Wie ist überhaupt die Aufgabenverteilung im Familienunternehmen?

Mein Vater Wolfgang ist verantwortlich für den Fuhrpark und Wirte. Wir beliefern ja auch andere Gastronomen, schenken unser Bier in der Arena aus, seit 2022 zusätzlich zu den Fußballspielen bei allen Konzerten. Meine Mutter ist die Finanzchefin. Ich bin für Vertrieb, Marketing, Umbauten und den Einkauf verantwortlich. Bei Personalangelegenheiten arbeiten wir Hand in Hand. Um die Gästebetreuung kümmern wir uns gemeinschaftlich und das mit großer Leidenschaft. Meine Schwester Flocke (Gertrud) ist Ärztin und stellvertretende Leiterin der Notaufnahme am Evangelischen Krankenhaus. Seit 2019 ist sie unsere Social-Media-Expertin, macht den Insta-Account und ist natürlich im Familienrat mit dabei. 

Wie würden Sie Ihren Führungsstil bezeichnen?  

Streng, aber gerecht. Hart, aber herzlich. Einerseits musste ich zeigen, was ich kann und mir den Respekt erarbeiten bei den Angestellten und Köbessen, die mich schon als Kind kannten. Andererseits kann jeder mit seinen Sorgen zu mir kommen, gemeinsam finden wir eine Lösung.

„Ich hab Karneval im Blut und Konfetti im Kopf.”

Sie sagen Brauhaus und Altbier sind ein Düsseldorfer Kulturgut, gehören zur Stadt wie Kirmes und Karneval. Ist das für Sie Heimat?

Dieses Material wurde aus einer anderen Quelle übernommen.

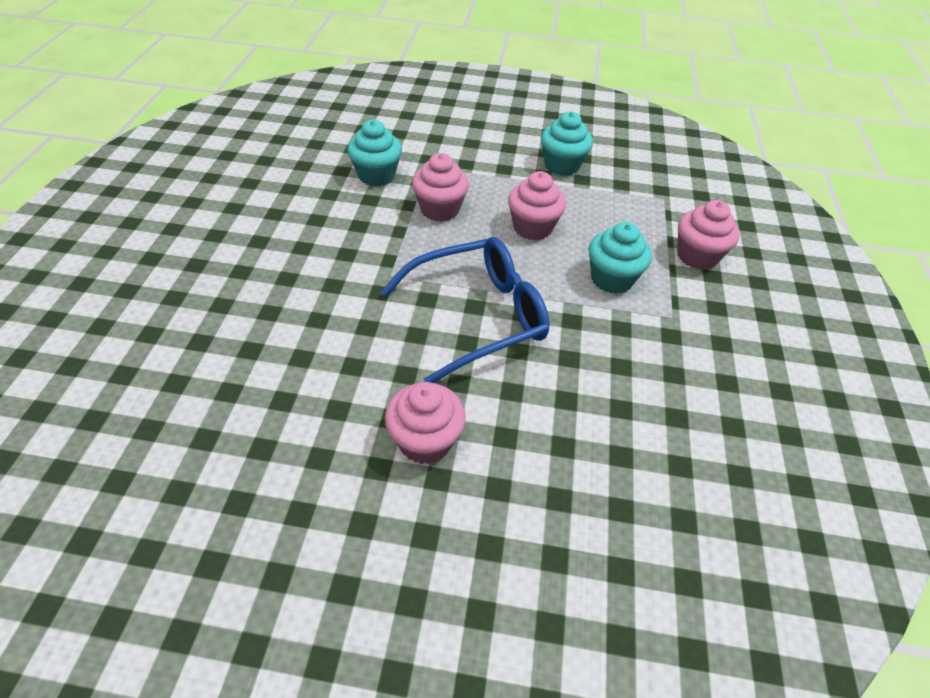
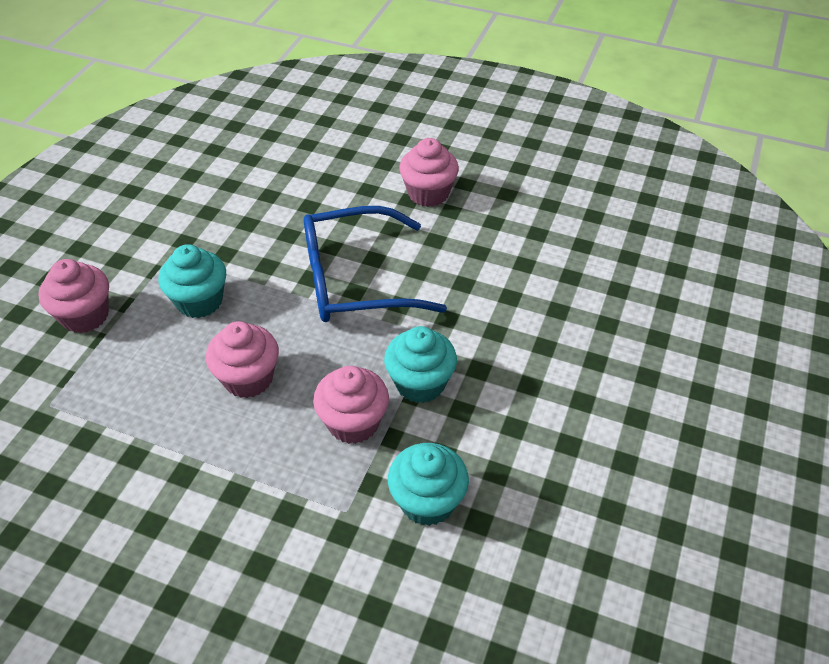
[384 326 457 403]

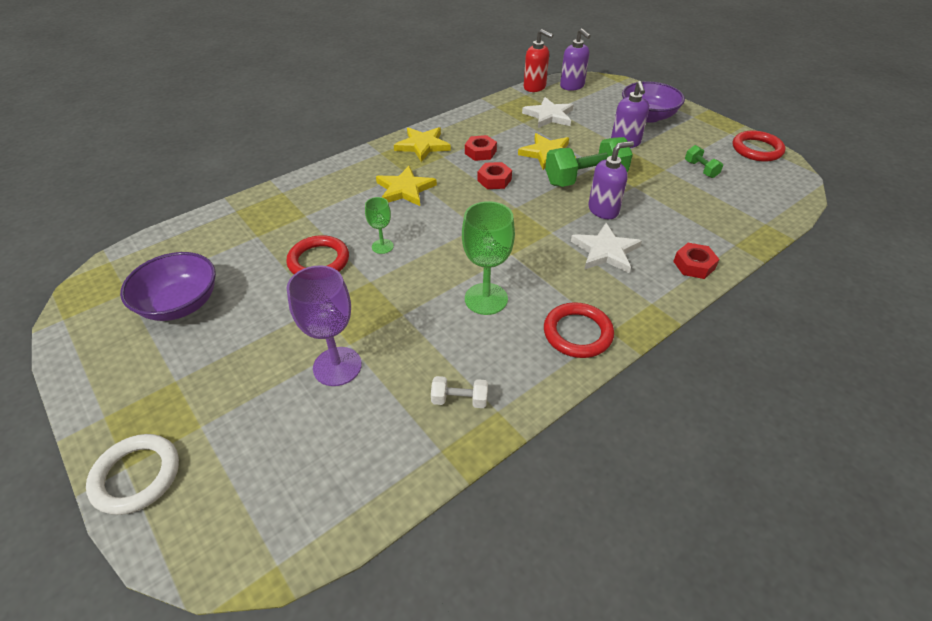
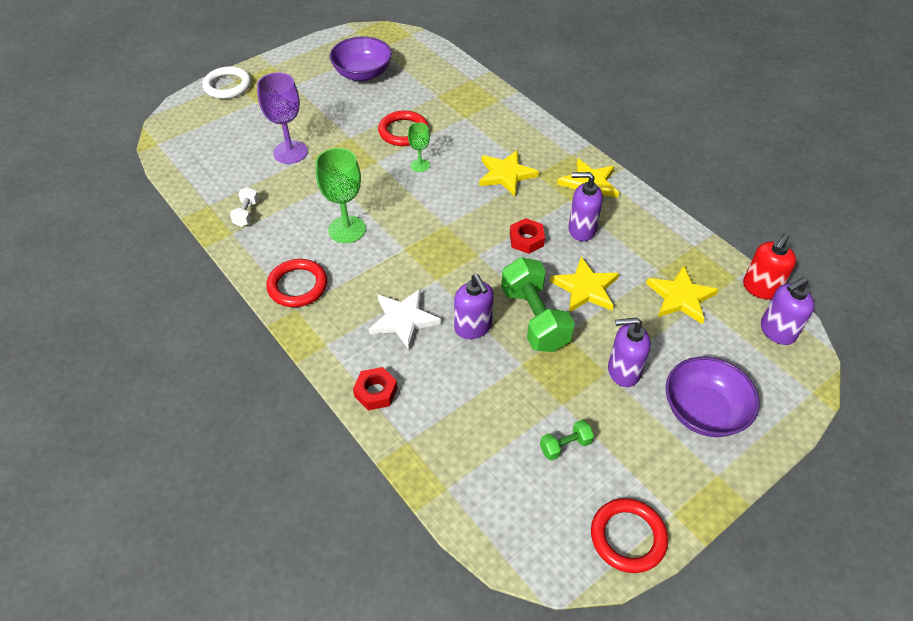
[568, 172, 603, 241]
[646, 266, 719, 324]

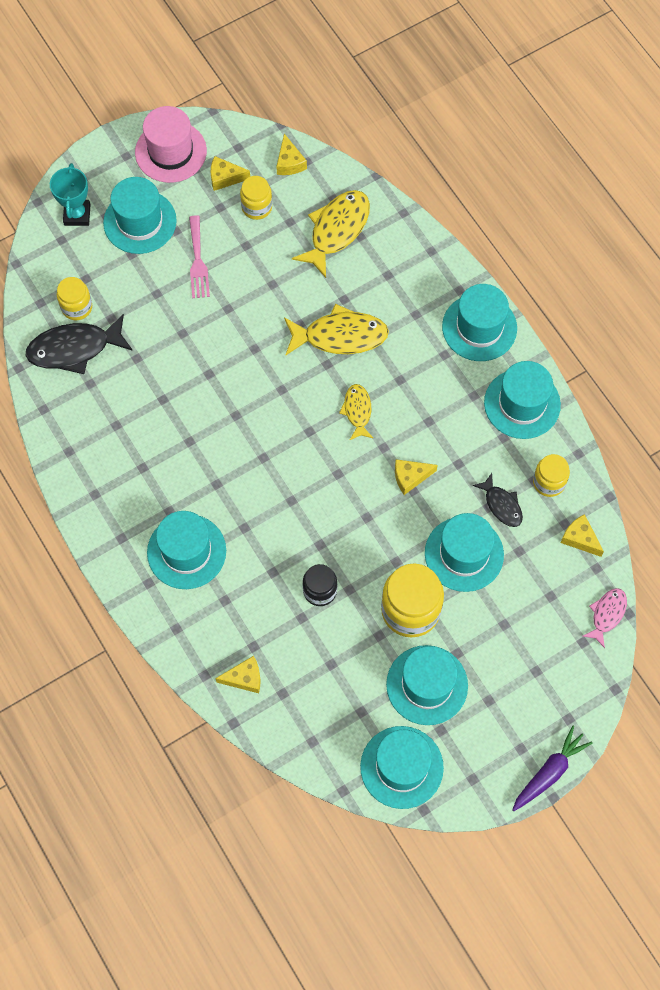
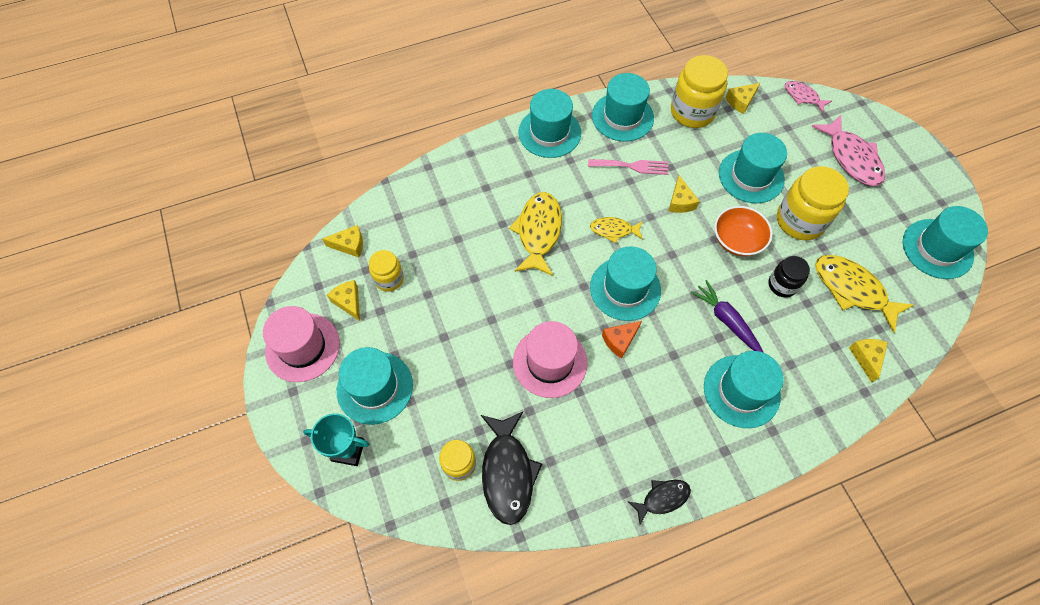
[513, 321, 588, 398]
[602, 321, 642, 358]
[714, 206, 773, 256]
[811, 115, 885, 186]
[588, 159, 668, 175]
[815, 255, 914, 333]
[590, 246, 661, 321]
[628, 480, 691, 525]
[690, 280, 764, 353]
[327, 280, 360, 321]
[671, 55, 728, 128]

Ja unbedingt. Mein Vater ist aktiv im Schützenverein, ich habe ihn immer gerne begleitet. Bis 2019 waren wir mit unserer Scheune viele Jahre auf der Kirmes. Ich hab´ Karneval im Blut und Konfetti im Kopf. In einem großen, großen Schrank hängen unglaublich viele Kostüme – alle ordentlich in Kleidersäcken verpackt und nach Farben sortiert. Ich freue mich riesig auf die kommende Session – hoffentlich diesmal wieder ohne Auflagen. 

Ungeachtet aller Unwägbarkeiten in diesen Zeiten wirken Sie zuversichtlich. Wie schaffen Sie das?

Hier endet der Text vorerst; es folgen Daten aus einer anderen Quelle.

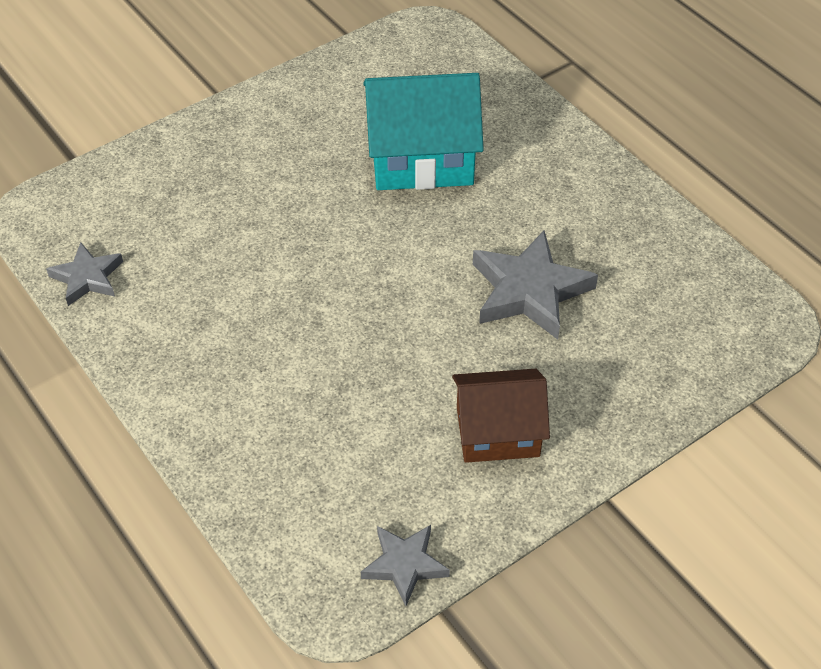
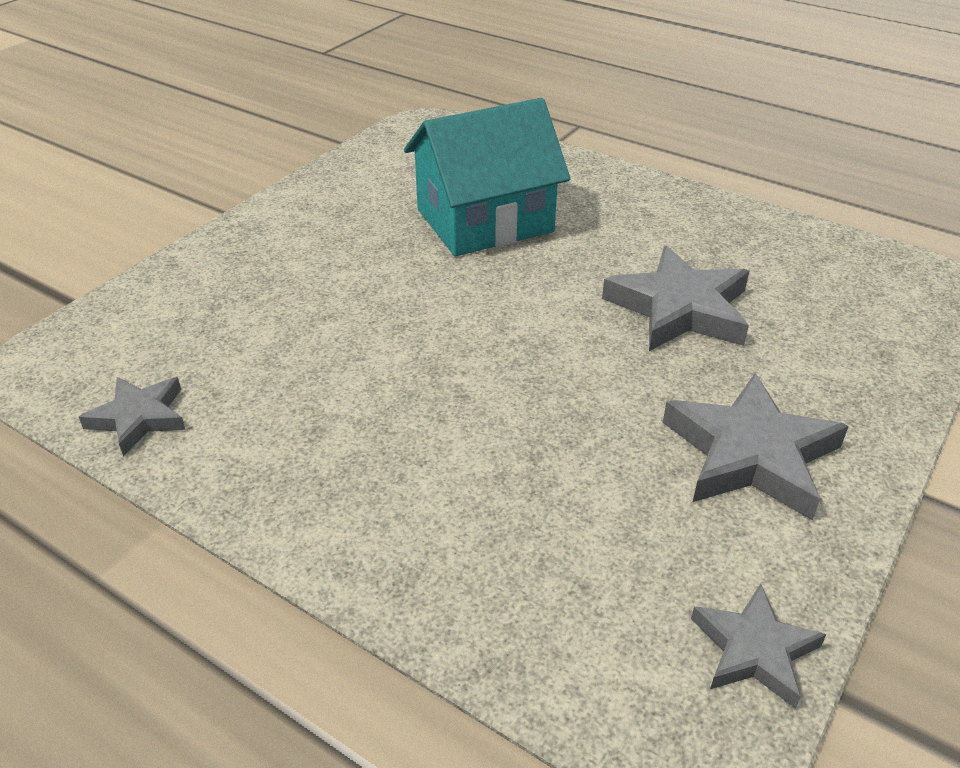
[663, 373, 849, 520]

Nicht hängen lassen, hilft. Ich bin ein positiver und optimistischer Mensch, der die rheinischen Grundgesetze beherzigt: Et kütt wie et kütt und et hätt noch immer jot jejange. •

www.schumacher-alt.de


about Thea Ungermann

Thea Ungermann steht seit 2013 in der sechsten Generation an der Spitze der Schumacher Altbier-Manufaktur.. Gemeinsam mit ihrer Mutter, Gertrud Schnitzler-Ungermann, ist sie die Chefin von rund 130 Menschen (vor der Pandemie waren es 177), die im Stammhaus an der Oststraße und „Im Goldenen Kessel“ in der Altstadt arbeiten. Die 40-jährige Geschäftsführerin der 1838 in der Carlstadt gegründeten und damit ältesten Familien-Hausbrauerei Düsseldorfs, hat nach dem Abitur am Görres-Gymnasium eine Ausbildung zur Hotelfachfrau im Deidesheimer Hof in der Pfalz gemacht. Anschließend hat sie unter anderem in der Sansibar und im Restaurant Jörg Müller auf Sylt gearbeitet, bevor sie 2005 nach Hause zurückkehrte und ins Familienunternehmen einstieg. Das Schumacher ist eine „Weiber-Wirtschaft“ – mehr als 50 Jahre wird sie bisher von Frauen geleitet.